Benji woke up early with a bad tummy ache. Clutching, desperation, bathtub, the whole nine yards. I sat in my spot next to the tub and studied him. I wasn’t as concerned as other bathside examinations have led me to be. His color was strong and he was not in tears. I chalked the discomfort up to the reintroduction of Septra, and vowed to introduce some priobiotics today.
The bath made Benji feel much better. He was happy to see that St. Nicholas had visited last night after we left the boys’ slippers outside the door. I’m a fan of sharing stories of real humans who did nice things for people. After breakfast and the treats that St. Nicholas left, we busted out the art supplies and got to work on gifts for aunts and grandparents, and on Benji’s fabulous design for our company Christmas cards. It was so nice to have the oil pastels and creativity flying on our dining room table again. I cherish these moments. I intentionally do not cover our table during art projects so it can become weathered with bits of color. It has been far too long.
With masterpieces created, we each went about our Sunday business, I to my holiday shopping and chores, Michael to his light stringing, and the boys to their football games with neighbors. In the afternoon I visited a friend’s house who was having a book sale. She is a lovely woman whom I consider a bit of a kindred spirit; we share so many interests. She had a friend over to visit, and we were getting to know each other. My friend told her friend that my son has leukemia. Her friend asked me, “A.L.L.?” I was rather shocked. Even thought it’s the most commonly diagnosed childhood cancer, most people don’t know it by name, let alone by acronym. I had to ask, “Do you have a family member who has gone through this?” I almost wished I hadn’t. She lost her daughter twenty years ago to the same diagnosis.
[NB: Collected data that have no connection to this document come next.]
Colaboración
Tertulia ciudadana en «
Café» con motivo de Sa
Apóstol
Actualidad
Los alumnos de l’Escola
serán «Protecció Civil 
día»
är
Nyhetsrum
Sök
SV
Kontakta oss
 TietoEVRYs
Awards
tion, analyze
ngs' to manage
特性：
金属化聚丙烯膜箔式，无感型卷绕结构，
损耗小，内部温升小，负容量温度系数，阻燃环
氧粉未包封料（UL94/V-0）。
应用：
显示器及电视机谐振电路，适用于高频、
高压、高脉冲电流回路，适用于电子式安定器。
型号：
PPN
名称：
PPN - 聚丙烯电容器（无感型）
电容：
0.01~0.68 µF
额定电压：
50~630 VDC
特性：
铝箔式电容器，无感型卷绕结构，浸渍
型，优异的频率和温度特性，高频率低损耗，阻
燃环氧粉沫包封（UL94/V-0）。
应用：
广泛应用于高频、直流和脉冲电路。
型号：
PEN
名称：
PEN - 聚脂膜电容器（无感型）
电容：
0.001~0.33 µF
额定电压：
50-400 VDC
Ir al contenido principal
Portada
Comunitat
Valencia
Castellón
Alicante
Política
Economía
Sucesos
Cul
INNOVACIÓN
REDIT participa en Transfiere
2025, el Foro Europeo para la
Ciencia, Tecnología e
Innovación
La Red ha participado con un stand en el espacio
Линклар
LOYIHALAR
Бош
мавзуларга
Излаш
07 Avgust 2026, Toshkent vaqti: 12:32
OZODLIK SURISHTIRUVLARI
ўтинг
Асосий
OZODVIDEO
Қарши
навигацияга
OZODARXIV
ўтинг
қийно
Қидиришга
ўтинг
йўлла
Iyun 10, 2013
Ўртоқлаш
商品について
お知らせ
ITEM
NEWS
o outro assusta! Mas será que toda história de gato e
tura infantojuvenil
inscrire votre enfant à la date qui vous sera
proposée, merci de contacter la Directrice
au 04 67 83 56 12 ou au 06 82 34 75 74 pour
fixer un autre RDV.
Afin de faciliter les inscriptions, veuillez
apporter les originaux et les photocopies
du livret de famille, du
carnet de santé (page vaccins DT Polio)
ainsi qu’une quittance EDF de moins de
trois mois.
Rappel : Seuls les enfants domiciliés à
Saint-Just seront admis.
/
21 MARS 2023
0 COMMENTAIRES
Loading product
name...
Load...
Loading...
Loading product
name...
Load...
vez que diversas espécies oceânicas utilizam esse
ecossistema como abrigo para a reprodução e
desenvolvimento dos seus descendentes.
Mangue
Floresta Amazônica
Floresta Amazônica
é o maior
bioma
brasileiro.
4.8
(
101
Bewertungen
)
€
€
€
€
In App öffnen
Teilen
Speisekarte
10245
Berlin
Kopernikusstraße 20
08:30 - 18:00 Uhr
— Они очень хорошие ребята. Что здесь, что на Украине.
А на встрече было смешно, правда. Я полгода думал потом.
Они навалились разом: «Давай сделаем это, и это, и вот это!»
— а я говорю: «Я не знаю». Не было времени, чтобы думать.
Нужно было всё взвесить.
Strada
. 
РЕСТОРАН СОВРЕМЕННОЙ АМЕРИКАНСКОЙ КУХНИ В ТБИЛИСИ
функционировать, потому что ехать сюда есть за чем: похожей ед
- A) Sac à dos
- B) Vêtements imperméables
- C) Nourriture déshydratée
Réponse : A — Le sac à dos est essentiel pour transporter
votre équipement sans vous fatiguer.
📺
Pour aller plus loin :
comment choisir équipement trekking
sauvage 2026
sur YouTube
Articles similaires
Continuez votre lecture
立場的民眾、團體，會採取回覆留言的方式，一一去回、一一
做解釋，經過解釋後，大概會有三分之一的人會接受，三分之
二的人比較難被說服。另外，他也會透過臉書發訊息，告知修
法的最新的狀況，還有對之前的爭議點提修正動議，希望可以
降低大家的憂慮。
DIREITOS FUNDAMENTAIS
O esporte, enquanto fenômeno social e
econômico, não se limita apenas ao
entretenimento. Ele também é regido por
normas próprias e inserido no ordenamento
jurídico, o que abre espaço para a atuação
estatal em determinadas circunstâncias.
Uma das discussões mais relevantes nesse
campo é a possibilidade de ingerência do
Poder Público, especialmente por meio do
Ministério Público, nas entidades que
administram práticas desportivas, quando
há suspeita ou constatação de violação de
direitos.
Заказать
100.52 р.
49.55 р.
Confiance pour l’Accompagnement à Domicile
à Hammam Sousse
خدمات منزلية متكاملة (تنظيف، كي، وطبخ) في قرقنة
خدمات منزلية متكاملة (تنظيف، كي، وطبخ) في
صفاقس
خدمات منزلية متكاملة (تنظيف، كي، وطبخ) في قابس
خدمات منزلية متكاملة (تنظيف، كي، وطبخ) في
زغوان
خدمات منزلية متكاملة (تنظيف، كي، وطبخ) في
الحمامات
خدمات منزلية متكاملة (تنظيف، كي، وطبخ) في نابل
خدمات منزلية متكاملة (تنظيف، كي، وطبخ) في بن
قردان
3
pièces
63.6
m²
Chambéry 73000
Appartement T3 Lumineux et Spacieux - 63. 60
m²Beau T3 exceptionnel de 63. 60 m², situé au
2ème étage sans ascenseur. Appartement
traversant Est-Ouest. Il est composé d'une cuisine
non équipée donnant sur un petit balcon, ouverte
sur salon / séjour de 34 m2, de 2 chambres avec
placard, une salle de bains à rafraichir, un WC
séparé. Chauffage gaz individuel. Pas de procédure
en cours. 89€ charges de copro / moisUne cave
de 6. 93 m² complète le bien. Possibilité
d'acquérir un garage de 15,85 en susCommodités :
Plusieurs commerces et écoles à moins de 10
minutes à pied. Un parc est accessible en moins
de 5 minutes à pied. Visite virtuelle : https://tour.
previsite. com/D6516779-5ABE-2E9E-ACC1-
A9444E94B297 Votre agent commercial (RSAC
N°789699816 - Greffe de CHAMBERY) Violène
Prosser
I tried to steady myself at the table of books as she told me how different things are now, how much treatment has changed, how amazing the research has been and how far we have come. My heart was pounding out of my chest. I can handle this information, goodness knows; but I just was not expecting it. Not here, at a Sunday book sale. I didn’t know what to say. I almost felt guilty for having a child diagnosed twenty years later than she did. My friend was a gracious host and wise woman and said the right things. Her friend did too. I wanted to hug them both.
I left with my books, which were gifted to me, and went home to my family. My masterpieces. My messy, colorful, worn down, weathered, comfortable, sturdy masterpieces. My loves.